Conheço uma profissional cujo primeiro trabalho, ainda adolescente, foi ao lado do pai no comércio de gêneros alimentícios. Ela era responsável pela contabilidade da empresa, pelas contas bancárias e as cobranças. Ela aprendera com o pai a disciplina e o rigor nas contas e na ética. Quando se casou, continuou trabalhando, desta vez em atividades domésticas e artesanais. Teve filhos e dedicou-se muito a eles. Depois de dezessete anos, separou-se. No ano seguinte foi eleita síndica do condomínio em que residia. O prédio era muito antigo e mal conservado: aspecto sombrio e decadente, inseguro, elevadores precários, garagens com rachaduras, funcionários sem controle e uma péssima relação entre os condôminos. Os moradores assustavam-se com os gastos descontrolados, o valor alto de condomínio, as dívidas com impostos, mas ninguém queria assumir a responsabilidade de gerenciar o caos. Reclamações, sim, mudanças, jamais!
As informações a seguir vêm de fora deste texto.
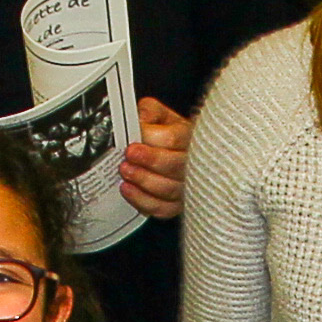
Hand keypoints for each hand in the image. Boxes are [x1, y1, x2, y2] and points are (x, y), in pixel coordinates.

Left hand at [119, 98, 195, 221]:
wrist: (186, 154)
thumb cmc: (173, 136)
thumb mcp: (162, 116)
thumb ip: (150, 112)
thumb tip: (140, 117)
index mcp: (191, 136)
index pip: (174, 139)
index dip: (151, 141)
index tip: (134, 144)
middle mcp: (195, 163)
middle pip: (175, 166)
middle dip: (149, 162)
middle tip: (128, 158)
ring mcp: (189, 186)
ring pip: (169, 189)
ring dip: (144, 182)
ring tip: (126, 173)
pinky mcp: (179, 204)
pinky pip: (163, 209)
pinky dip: (144, 201)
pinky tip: (129, 190)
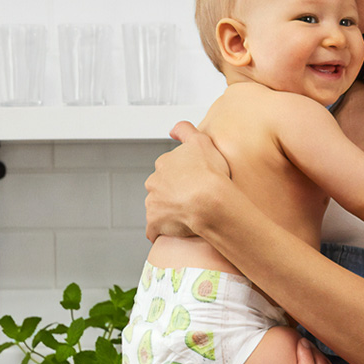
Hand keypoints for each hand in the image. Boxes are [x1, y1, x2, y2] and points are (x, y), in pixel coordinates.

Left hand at [143, 120, 229, 241]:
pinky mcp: (154, 222)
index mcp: (164, 163)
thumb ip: (186, 130)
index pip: (168, 169)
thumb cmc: (210, 174)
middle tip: (191, 200)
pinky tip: (174, 233)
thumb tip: (173, 130)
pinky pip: (154, 229)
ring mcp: (153, 203)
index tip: (193, 183)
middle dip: (171, 194)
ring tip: (187, 217)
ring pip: (158, 207)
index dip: (182, 177)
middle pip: (160, 188)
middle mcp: (154, 181)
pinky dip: (161, 231)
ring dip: (168, 212)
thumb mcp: (201, 141)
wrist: (210, 202)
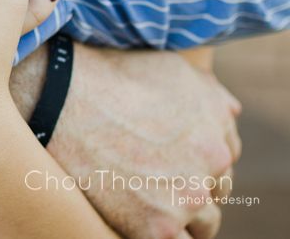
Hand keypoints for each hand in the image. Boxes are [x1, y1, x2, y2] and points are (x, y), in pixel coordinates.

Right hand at [42, 44, 241, 238]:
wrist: (60, 99)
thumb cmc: (107, 78)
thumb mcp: (169, 69)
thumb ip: (208, 94)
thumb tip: (230, 113)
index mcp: (218, 125)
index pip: (223, 160)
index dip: (196, 161)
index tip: (172, 161)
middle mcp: (213, 162)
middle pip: (214, 191)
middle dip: (191, 186)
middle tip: (156, 181)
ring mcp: (188, 198)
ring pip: (203, 223)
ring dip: (182, 216)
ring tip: (148, 205)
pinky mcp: (159, 228)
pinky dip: (165, 234)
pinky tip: (140, 222)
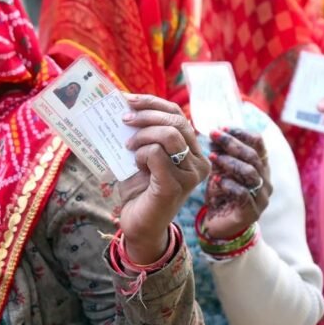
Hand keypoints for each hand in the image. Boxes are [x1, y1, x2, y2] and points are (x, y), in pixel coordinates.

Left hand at [120, 94, 209, 263]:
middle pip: (176, 121)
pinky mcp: (176, 185)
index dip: (154, 103)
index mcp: (193, 151)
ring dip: (143, 135)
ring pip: (169, 135)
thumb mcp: (143, 155)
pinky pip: (157, 154)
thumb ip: (145, 134)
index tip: (129, 99)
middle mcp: (198, 162)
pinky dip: (141, 154)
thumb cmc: (140, 190)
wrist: (139, 225)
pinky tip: (136, 165)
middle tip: (124, 119)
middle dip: (147, 115)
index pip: (178, 115)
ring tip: (129, 146)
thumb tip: (127, 105)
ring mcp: (190, 175)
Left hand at [203, 128, 271, 238]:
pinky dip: (228, 185)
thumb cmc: (221, 195)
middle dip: (232, 143)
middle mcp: (265, 180)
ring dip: (229, 162)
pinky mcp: (252, 212)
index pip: (259, 143)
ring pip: (250, 173)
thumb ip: (221, 153)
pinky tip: (216, 181)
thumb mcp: (220, 170)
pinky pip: (243, 194)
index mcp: (260, 167)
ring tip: (213, 157)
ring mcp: (261, 197)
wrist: (220, 226)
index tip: (223, 128)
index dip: (241, 133)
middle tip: (213, 135)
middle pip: (253, 156)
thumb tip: (215, 132)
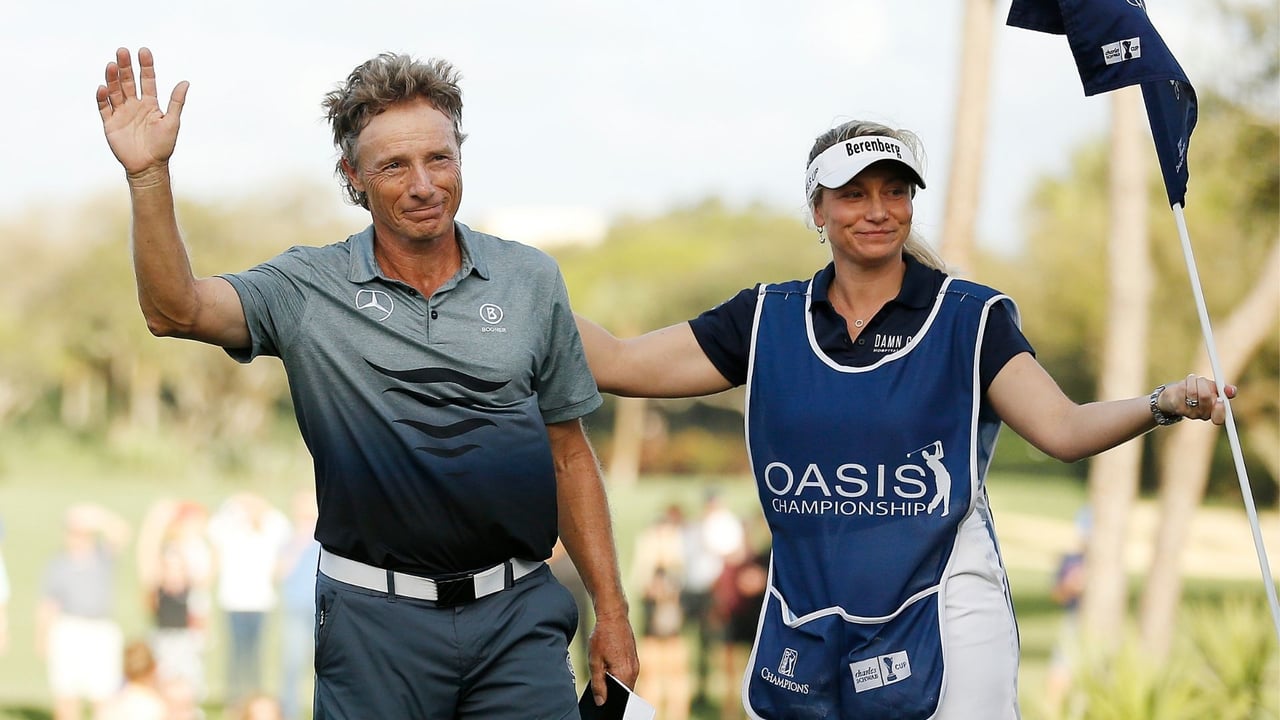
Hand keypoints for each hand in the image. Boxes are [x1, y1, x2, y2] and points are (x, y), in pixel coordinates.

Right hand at [95, 47, 188, 178]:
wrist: (149, 167)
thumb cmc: (163, 146)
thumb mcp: (172, 122)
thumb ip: (176, 102)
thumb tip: (185, 82)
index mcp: (150, 104)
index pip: (147, 80)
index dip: (145, 66)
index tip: (144, 51)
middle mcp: (134, 105)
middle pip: (127, 82)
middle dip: (125, 67)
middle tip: (123, 51)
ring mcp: (121, 113)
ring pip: (114, 91)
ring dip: (112, 78)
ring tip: (112, 65)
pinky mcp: (110, 124)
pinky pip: (104, 108)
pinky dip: (102, 98)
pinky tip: (103, 88)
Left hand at [587, 607, 638, 705]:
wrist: (614, 616)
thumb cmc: (602, 637)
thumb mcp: (595, 661)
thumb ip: (598, 683)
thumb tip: (601, 702)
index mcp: (624, 673)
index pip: (622, 698)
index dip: (613, 703)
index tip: (604, 706)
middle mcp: (634, 671)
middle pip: (624, 691)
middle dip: (614, 694)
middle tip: (600, 695)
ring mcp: (635, 664)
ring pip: (626, 682)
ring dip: (616, 684)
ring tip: (602, 683)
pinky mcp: (634, 659)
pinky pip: (627, 673)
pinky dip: (618, 675)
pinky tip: (607, 671)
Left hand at [1158, 374, 1236, 424]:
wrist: (1174, 395)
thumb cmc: (1197, 391)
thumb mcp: (1212, 389)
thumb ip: (1223, 390)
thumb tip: (1231, 391)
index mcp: (1213, 413)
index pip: (1219, 418)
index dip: (1220, 409)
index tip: (1220, 399)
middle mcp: (1201, 415)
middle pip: (1205, 397)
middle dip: (1204, 383)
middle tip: (1201, 380)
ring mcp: (1188, 413)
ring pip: (1193, 391)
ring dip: (1193, 381)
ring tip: (1191, 381)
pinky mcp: (1176, 407)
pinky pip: (1182, 390)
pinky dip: (1184, 383)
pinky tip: (1182, 386)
Sem nenhuma experiência, a nova síndica pediu ajuda ao subsíndico, ambos procuraram treinamentos que os habilitassem a uma gestão de qualidade, e decidiram criar um conselho que atuasse de forma efetiva e profissional. Em dois anos, o prédio mudou radicalmente, graças a ações tais como:

  1. As assembleias passaram a ser organizadas e bem conduzidas. Os moradores eram ouvidos e se comprometiam a ajudar.
  2. Criou-se um novo regulamento para o funcionamento do prédio e prioridades para a resolução de problemas.
  3. A síndica, habituada a gerenciar bem sua casa, usou mão-de-ferro no controle de gastos e na transparência das questões financeiras (os condôminos podem checar a qualquer instante, pelo computador, as contas do condomínio); procurou ser justa na administração de conflitos; estabeleceu limites firmes e necessários à segurança de todos; é ética na sua relação com os prestadores de serviços; afasta explicitamente qualquer tentativa de manipulação ou suborno; sabe delegar, graças à atribuição bem definida de cargos e funções, e à coerência com que exerce suas ações; e trabalha muito bem em equipe. O prédio passou por várias reformas e os apartamentos valorizaram significativamente. Hoje, é cobrado um valor justo de condomínio, o condomínio quitou suas dívidas com a Prefeitura e as obras de melhoria seguem um planejamento e um cronograma rigorosos, onde não tem vez o rateio para cobrir as despesas regulares. Na sua gestão, a confiança dos condôminos naquela pessoa interessada pelo bem comum só fez aumentar. E o prédio  tornou-se uma referência no bairro de liderança honesta e participativa.

A voz que resolve não teme dizer que não sabe como resolver uma questão. Conhece os próprios limites de atuação e dá liberdade para que novas soluções sejam encontradas ou convida ao diálogo em busca de possíveis saídas. A voz que resolve cumpre os prazos estabelecidos, e se ocorrem imprevistos, antecipa-se em comunicá-los, sempre em respeito ao outro. A voz que resolve ensina, coopera, ajuda, está sempre disponível.

O que fazer para ter mais profissionais com vozes que resolvam? Ou de líderes com vozes que apresentem caminhos viáveis, que expliquem, cooperem? Como ter profissionais de atendimento bem treinados que sejam a voz da empresa?

A voz que resolve vai buscar além dos saberes de sua área, das habilidades requeridas, das atitudes de presença facilitadora, acolhedora, interessada… Precisa, acima de tudo, saber ouvir.